Simone Lini, Navifare

Francis said, “Our choice of the right LLM for any given task is guided by principled evaluation and performance monitoring through observability. Our priority is always maintaining high standards for privacy, safety and AI ethics; we only work with models that align with these principles.”

“The implementation and integration of new models involves complexities, especially at a large scale,” Francis said. “Internally, each model undergoes a three-step review before any product testing, focusing on business use cases and legal and security reviews that ensure compliance with all relevant regulations, as well as our internal guidelines. Testing phases then entail ongoing performance monitoring and regular operational reviews. Adoption is a complex and robust process, which means integration is not entirely straightforward—but our priority in delivering value where our customers need it most, not AI for AI’s sake.”

Francis said Booking.com has built an orchestration layer to make it easier for the company’s product and engineering teams to switch easily between models.

“The orchestration layer also has enterprise capabilities to put guardrails around the conversation, allowing for moderation and to ensure we are protecting our customer’s data,” he said.

Internally, the company is using AI to improve operational efficiency. This includes Glean, a knowledge management tool with generative AI capabilities that helps unify, search and access internal data across various platforms, and Cody, which helps the company’s developers write and understand code more efficiently.

Pace of change a double-edged sword for travel companies

Navifare’s Lini said AI providers adding functionality that disrupts business models is “a universal concern.” 

Lini feels that trip planning could be “easily replicated by standard LLMs.”

“I’d focus on more operationally heavy areas or problems where the answer can’t come from LLMs,” he said. 

“My strategy is to focus on areas where differentiation is achievable, especially by leveraging proprietary insights gained from user interactions. For instance, creating a basic customer support chatbot is easy, but gaining broad adoption allows you (subject to terms and conditions) to fine-tune specialized models from user interactions, making competition from general-purpose models more challenging.”

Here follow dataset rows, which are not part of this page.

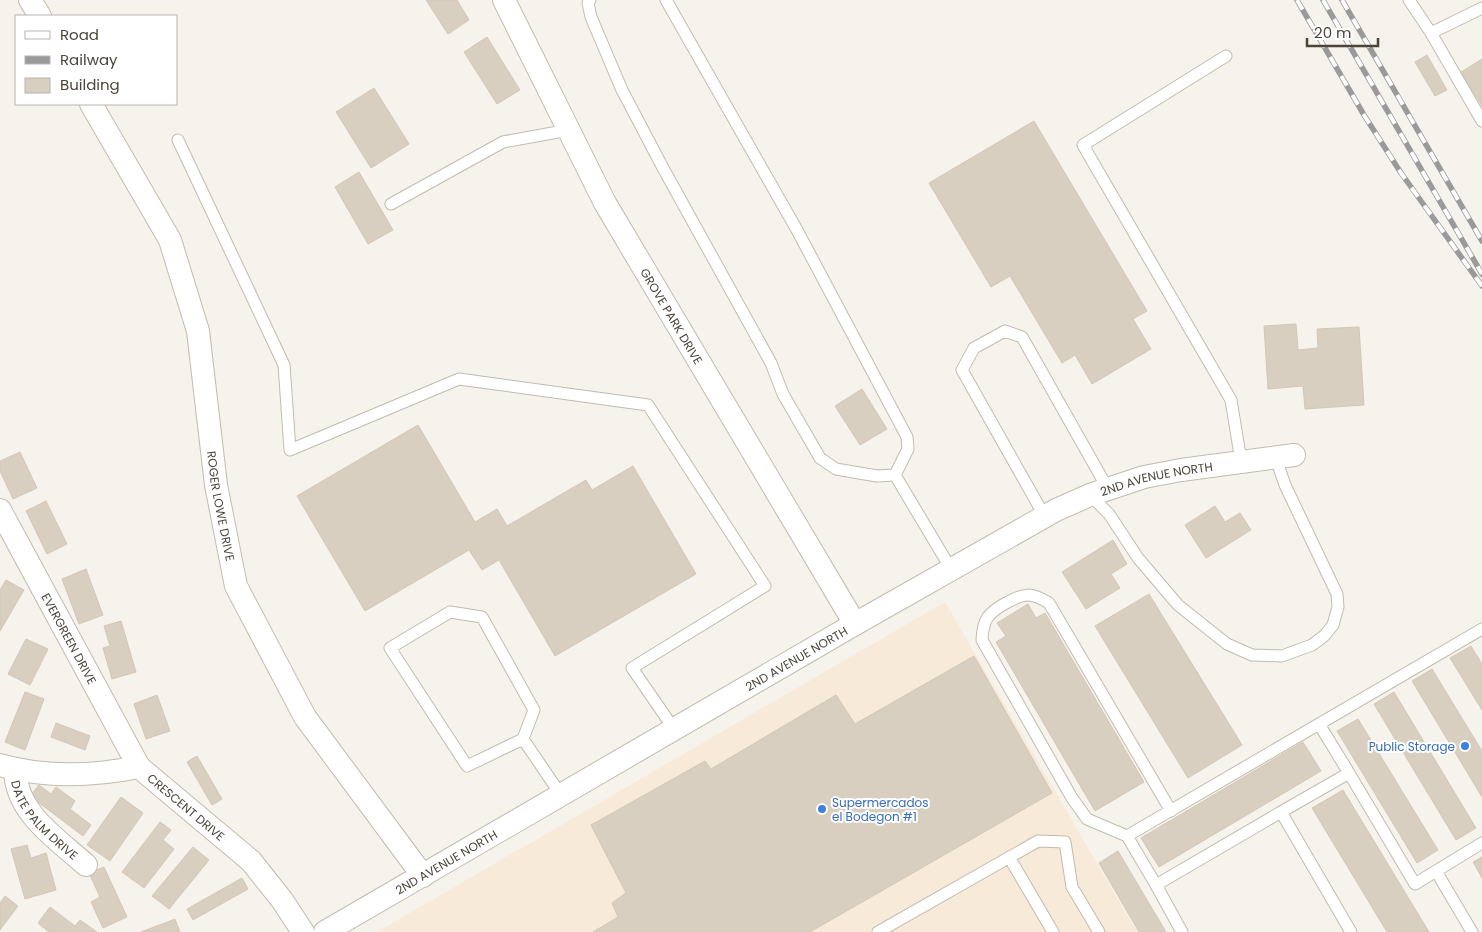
<svg xmlns="http://www.w3.org/2000/svg" width="1482" height="932" font-family="Poppins,sans-serif">
<style>
.commercial{fill:#f7ead8}
.building{fill:#d8cfc1;stroke:#d3c7b4}
.lines{fill:none;stroke-linecap:round;stroke-linejoin:round}
.service-casing{stroke:#c2bbae;stroke-width:13}
.minor-casing{stroke:#c2bbae;stroke-width:24}
.service{stroke:#fff;stroke-width:11}
.minor{stroke:#fff;stroke-width:22}
.rail-casing{stroke:#9a9a9a;stroke-width:5.5}
.rail{stroke:#fff;stroke-width:4;stroke-dasharray:11;stroke-linecap:butt}
.shop-dot{fill:#3f7fe0;stroke:#fff;stroke-width:2}
.labels{text-anchor:middle;dominant-baseline:central;stroke-width:4;stroke-linejoin:round;paint-order:stroke}
.street-label{font-size:12px;fill:#4b4439;stroke:#fff}
.shop-label{font-size:12px;fill:#366cbe;stroke:#fff;text-anchor:end}
</style>
<rect width="100%" height="100%" fill="#f6f3ec"/>
<path class="commercial" d="M945 602 1137 932H377Z"/>
<path class="building" d="M426 0H457L469 20 448 34Z
M487 37 520 90 497 104 464 52Z
M1427 55 1447 90 1435 96 1415 62Z
M1482 59V106L1461 72Z
M374 88 409 144 371 168 336 112Z
M1034 121 1147 311 1133 319 1151 349 1092 384 1075 355 1062 363 1010 276 991 287 929 183Z
M359 172 393 230 368 244 335 187Z
M1296 324 1298 350 1318 348 1317 329 1359 327 1364 405 1305 409 1303 386 1268 389 1264 326Z
M862 389 887 429 860 445 835 406Z
M418 425 475 522 497 509 507 526 586 480 592 490 633 466 696 574 555 656 499 560 482 570 469 550 365 611 297 496Z
M20 452 37 488 13 499 0 471V461Z
M46 501 67 544 47 554 26 511Z
M1215 506 1225 522 1240 513 1251 530 1206 558 1185 525Z
M1113 540 1127 564 1111 574 1120 588 1086 609 1062 572Z
M86 569 103 615 79 624 62 579Z
M6 580 24 590 0 631V590Z
M1149 594 1242 745 1188 778 1095 626Z
M1028 604 1036 618 1045 613 1144 782 1095 811 996 642 1006 636 997 623Z
M121 621 136 672 112 679 103 648 110 646 104 626Z
M26 639 48 649 30 685 8 674Z
M1471 646 1482 664V710L1450 658Z
M974 656 1052 793 810 932H593L618 917 612 903 626 893 591 825 705 761 711 769 836 695 855 724Z
M1432 669 1482 751V797L1412 681Z
M25 692 44 699 25 750 5 742Z
M1394 692 1476 828 1456 840 1374 704Z
M157 695 170 731 146 739 134 704Z
M1358 719 1438 850 1417 863 1337 731Z
M56 723 90 736 85 750 51 737Z
M1303 742 1321 771 1159 867 1141 838Z
M197 756 222 799 212 805 187 762Z
M39 785 51 794 56 787 75 801 70 809 91 825 83 836 30 796Z
M1343 790 1429 932H1387L1312 808Z
M121 797 143 813 110 861 87 845Z
M160 822 171 830 163 840 174 849 144 888 122 872Z
M27 845 31 858 46 853 56 890 25 899 11 849Z
M193 847 209 860 169 909 152 896Z
M1118 851 1166 932H1139L1099 863Z
M1482 857V878L1473 862Z
M104 867 127 917 103 928 91 902 100 897 89 873Z
M242 878 248 889 193 920 187 909Z
M5 896 18 906 0 930V903Z
M50 907 75 926 80 920 97 932H49L38 923Z
M175 919 180 932H141Z"/>
<g class="lines">
<defs>
<path id="service" d="M590 0 588 3 591 17 622 90 663 168 771 363 783 394 820 458 836 469 877 476 895 475
M666 0 797 230 907 437 908 449 895 475
M1409 0 1431 33 1482 121
M1431 33 1482 8
M1226 56 1083 145 1231 400 1241 461
M178 140 284 365 290 450 459 379 648 405 765 586 632 668 674 729
M391 204 503 142 569 130
M895 475 951 569
M1090 495 1109 514 1138 558 1178 605 1227 644 1252 655 1282 656 1312 645 1324 636 1333 625 1338 607 1337 594 1285 485 1275 456
M1045 517 962 370 974 348 1005 331 1022 337 1108 489
M523 739 467 766 390 648 450 612 482 617 534 710 523 739 561 795
M1349 773 1415 884 1436 871
M1281 812 1349 773 1319 724
M1127 836 1087 819 1072 798 982 640C983 619 988 613 1006 603 1024 593 1031 592 1049 603L1171 811
M1009 857 1053 932
M1156 885 1127 836 1482 629
M878 932 1038 841 1065 842 1072 887 1099 932
M1182 932 1156 885 1281 812 1351 932
M1472 932 1436 871 1482 843"/>
<g id="minor">
<path d="M30 0 40 16"/>
<path id="s1" d="M504 0 605 203 855 624"/>
<path id="s2" d="M91 104 170 240 198 331 216 485 236 586 305 717 423 876"/>
<path id="s3" d="M0 510 139 767"/>
<path id="s4" d="M0 765C45 778 94 776 139 767L251 861 282 900 303 932"/>
<path id="s5" d="M15 770C16 813 56 838 86 865"/>
<path id="s6" d="M325 932 855 624 1056 510 1090 495 1144 477 1181 470 1294 455"/>
</g>
</defs>
<use href="#service" class="service-casing"/>
<use href="#minor" class="minor-casing"/>
<use href="#service" class="service"/>
<use href="#minor" class="minor"/>
<defs>
<path id="rail" d="M1297 0 1364 115 1401 173 1482 286
M1323 0 1482 274
M1342 0 1482 241"/>
</defs>
<use href="#rail" class="rail-casing"/>
<use href="#rail" class="rail"/>
</g>
<g class="shop-dot">
<circle cx="1465" cy="746" r="5"/>
<circle cx="822" cy="809" r="5"/>
</g>
<g class="labels">
<g class="street-label">
<text stroke="none"><textPath href="#s1" startOffset="358">GROVE PARK DRIVE</textPath></text>
<text stroke="none"><textPath href="#s6" startOffset="950">2ND AVENUE NORTH</textPath></text>
<text stroke="none"><textPath href="#s2" startOffset="429">ROGER LOWE DRIVE</textPath></text>
<text stroke="none"><textPath href="#s3" startOffset="146">EVERGREEN DRIVE</textPath></text>
<text stroke="none"><textPath href="#s6" startOffset="545">2ND AVENUE NORTH</textPath></text>
<text stroke="none"><textPath href="#s4" startOffset="202">CRESCENT DRIVE</textPath></text>
<text stroke="none"><textPath href="#s5" startOffset="60">DATE PALM DRIVE</textPath></text>
<text stroke="none"><textPath href="#s6" startOffset="140">2ND AVENUE NORTH</textPath></text>
</g>
<g class="shop-label">
<text x="1455" y="746">Public Storage</text>
<text x="832" y="802" text-anchor="start">Supermercados<tspan x="832" dy="14">el Bodegon #1</tspan></text>
</g>
</g>
<rect x="15" y="15" width="162" height="90" fill="#ffffff" stroke="#b7b4b0"/>
<rect x="25" y="31" width="25" height="8" fill="#ffffff" stroke="#b7b4b0"/>
<text x="60" y="40" font-size="15" fill="#4b4439">Road</text>
<rect x="25" y="56" width="25" height="8" fill="#9a9a9a" stroke="#b7b4b0"/>
<text x="60" y="65" font-size="15" fill="#4b4439">Railway</text>
<rect x="25" y="78" width="25" height="15" fill="#d8cfc1" stroke="#b7b4b0"/>
<text x="60" y="90" font-size="15" fill="#4b4439">Building</text>
<path d="M1307 38v8h71v-8" fill="none" stroke="#4b4439" stroke-width="2.5"/>
<text x="1314" y="38" font-size="15" fill="#4b4439" stroke="#ffffff" stroke-width="4" paint-order="stroke">20 m</text>
</svg>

Swifty’s Bondarenko said travel companies need to be alert when it comes to being disrupted by newer AI models.

“If your business depends on LLMs, you have to be defensible. A new model comes up every month. You always have to make sure you are on the edge of that, if that is the core of your business. The space is evolving extremely fast, and you have to have your eyes open every day for the new releases that could help or harm your business model.”